Título: Mais de 1 milhão de pessoas já foram dar seu adeus
Autor: Jamil Chade
Fonte: O Estado de São Paulo, 06/04/2005, Especial, p. H1

Ontem, cada fiel demorava seis horas na fila de 3 quilômetros

para ver o papa na basílica, e ficar 20 segundos diante do corpo

Mais de 1 milhão de fiéis participaram ontem da marcha do adeus ao papa João Paulo II na Cidade do Vaticano. Espera-se hoje um movimento ainda mais intenso na Basílica de São Pedro, onde o papa está sendo velado desde anteontem. O tempo de espera na fila de 3 quilômetros, do Largo João XXIII até o interior da basílica, era de seis horas em média. Uma vez diante do corpo, a permanência era de apenas 20 segundos. O número de fiéis era tamanho que a fila em nenhum momento diminuiu, de manhã até a noite. Na madrugada de segunda-feira para ontem, o Vaticano ia suspender por três horas as visitas, mas foi obrigado a retomá-las uma hora depois, a pedido dos próprios fiéis que já se encontravam na Praça de São Pedro, na frente da basílica.

Durante todo o dia, a procissão silenciosa parou o Vaticano e congestionou o centro de Roma. Havia filas em todos os acessos à rua principal da praça. Espremidos em uma cerca edificada ao longo do percurso, os fiéis permaneciam mais tempo parados do que em movimento. Homens e mulheres, muitos com crianças em carrinhos de bebê, fizeram de tudo para chegar à basílica.

Mas houve pessoas com pressão baixa, exaustas e minadas pela queda de temperatura, que acabaram não resistindo. Embora tenham sido distribuídas mais de 15 mil garrafas de água mineral. A desidratação também derrubou muitos fiéis. No total, 65 pessoas foram atendidas nos postos de emergência, montados pela Ordem de Malta com apoio do governo do Vaticano. Segundo a porta-voz da ordem, Philipea Lesile, houve apenas uma morte: a de uma ucraniana, por enfarte do miocárdio, no domingo.

BRASILEIROS

A Bandeira do Brasil também tremulou em sinal de luto durante o velório. Ela foi carregada pelo estudante de economia da Universidade de Roma José Artur Ribeiro, que já esteve na praça em três ocasiões anteriores - todas para assistir à missa papal. Ao lado de seu amigo Vinícius Lins, mineiro de Belo Horizonte, os dois não só demonstraram o luto pelo papa que se foi como também caíram na pregação para que o próximo papa seja um brasileiro. "Isso levantaria a imagem do Brasil no exterior", afirmou Ribeiro.

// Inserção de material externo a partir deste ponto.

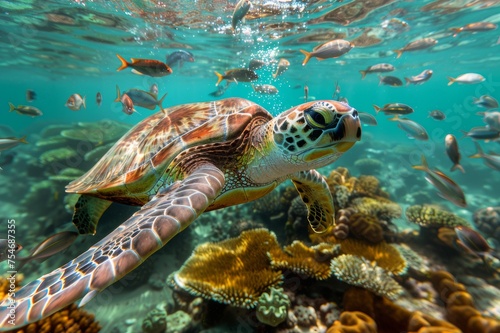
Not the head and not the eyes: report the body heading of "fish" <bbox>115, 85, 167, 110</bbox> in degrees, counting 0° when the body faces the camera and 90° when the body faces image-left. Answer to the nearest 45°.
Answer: approximately 90°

A massa de gente, quando em movimento e depois de muito tempo de espera, serpenteava pelo centro da praça, passando por trás do obelisco, dobrando uma vez à esquerda e depois à direita para seguir em linha reta até a basílica. Esse movimento prosseguiu ao longo de todo o dia, até a noite. Milhares de pessoas se revezaram na despedida ao papa, o que fez com que a marcha não diminuísse de tamanho ou intensidade.

Hoje, último dia das despedidas, mais uma multidão é esperada na basílica. A idolatria a João Paulo II é impressionante. Mesmo quem não concorda com suas idéias reconhece o seu carisma. Na fila podiam ser vistos praticantes de outras religiões, como um grupo de quatro seguidores de Maomé que, por algumas horas, trocaram o islamismo pela veneração ao papa morto.

Quando religião e adoração se misturam, o resultado é impressionante. A professora de teatro Catherine Heatheointon, inglesa, entrou na basílica, viu o corpo do papa e saiu emocionada. "Eu gostei de vê-lo pela última vez e estou agradecida por tudo que ele fez por nós", disse. A professora britânica Sam Sidhu depois de passar por um martírio de mais de seis horas para ver o papa, foi lacônica. "Eu tive uma sensação muito estranha. Depois de passar esse tempo todo na fila, pude ver o que já sabia: o papa está morto."